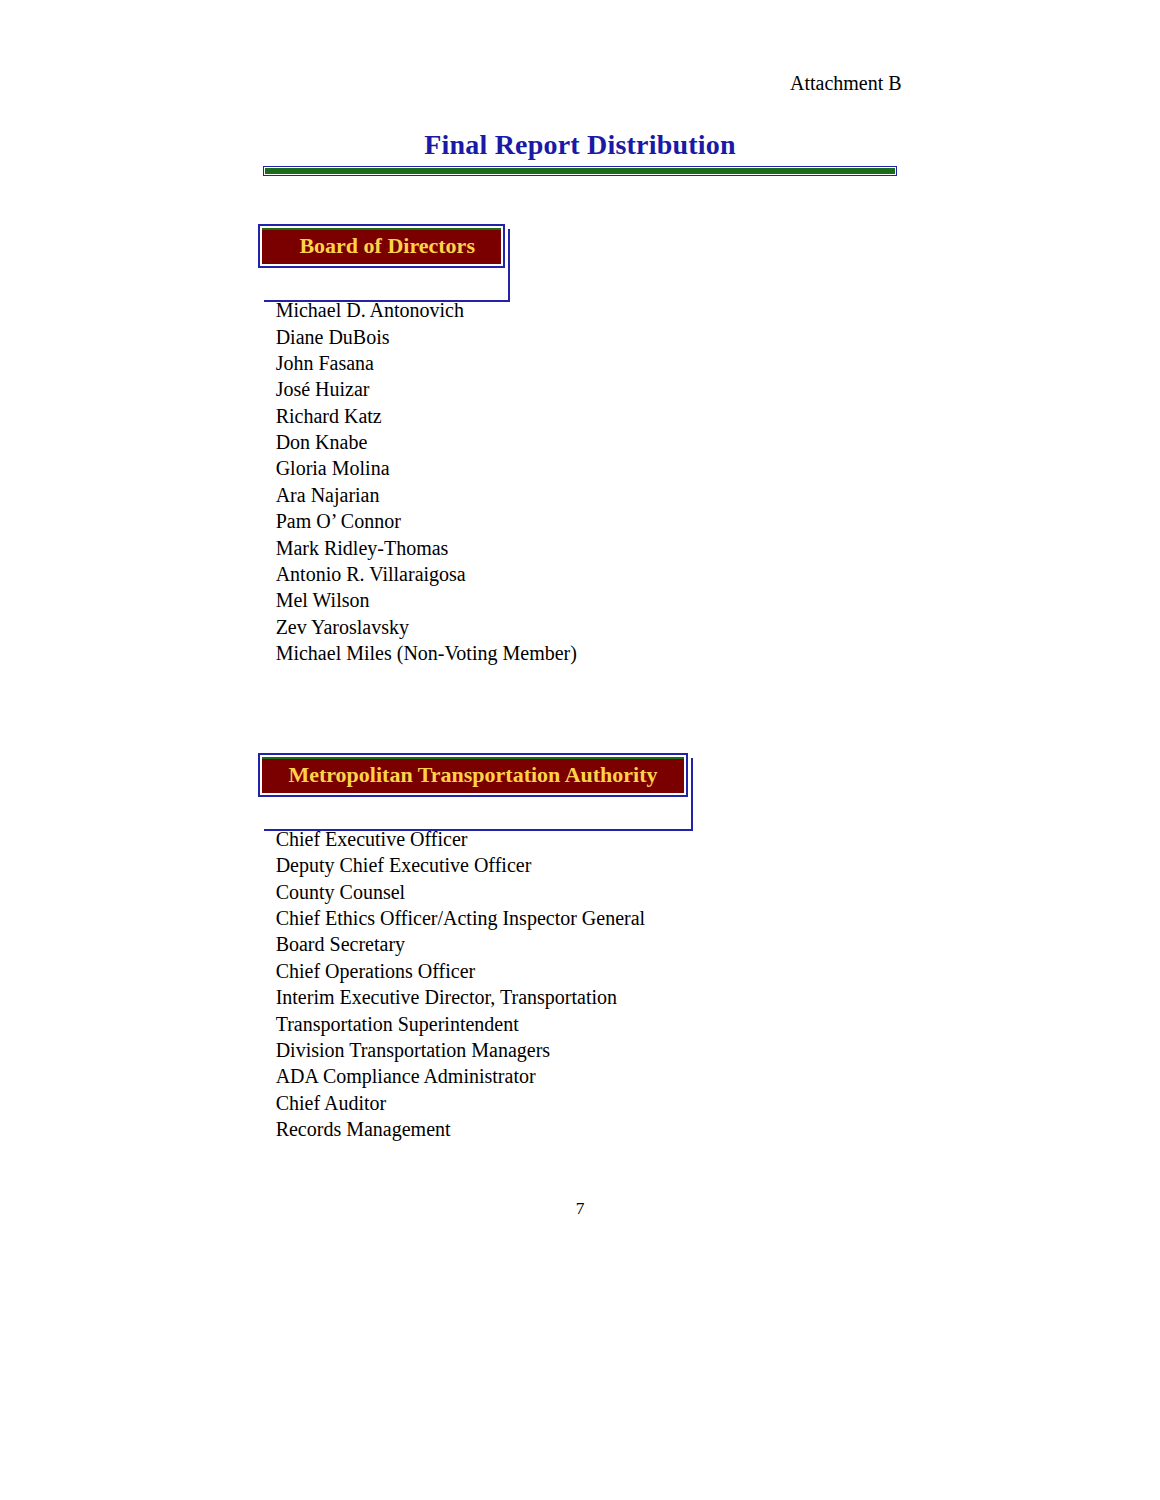Attachment B
Final Report Distribution
Board of Directors
Michael D. Antonovich
Diane DuBois
John Fasana
José Huizar
Richard Katz
Don Knabe
Gloria Molina
Ara Najarian
Pam O’ Connor
Mark Ridley-Thomas
Antonio R. Villaraigosa
Mel Wilson
Zev Yaroslavsky
Michael Miles (Non-Voting Member)
Metropolitan Transportation Authority
Chief Executive Officer
Deputy Chief Executive Officer
County Counsel
Chief Ethics Officer/Acting Inspector General
Board Secretary
Chief Operations Officer
Interim Executive Director, Transportation
Transportation Superintendent
Division Transportation Managers
ADA Compliance Administrator
Chief Auditor
Records Management
7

+ + +

→ Task goal
Only the lines from the one holding "Metropolitan Transportation Authority" to the end of the listing are to be written out, word for word.

→ Answer to the problem
Metropolitan Transportation Authority
Chief Executive Officer
Deputy Chief Executive Officer
County Counsel
Chief Ethics Officer/Acting Inspector General
Board Secretary
Chief Operations Officer
Interim Executive Director, Transportation
Transportation Superintendent
Division Transportation Managers
ADA Compliance Administrator
Chief Auditor
Records Management
7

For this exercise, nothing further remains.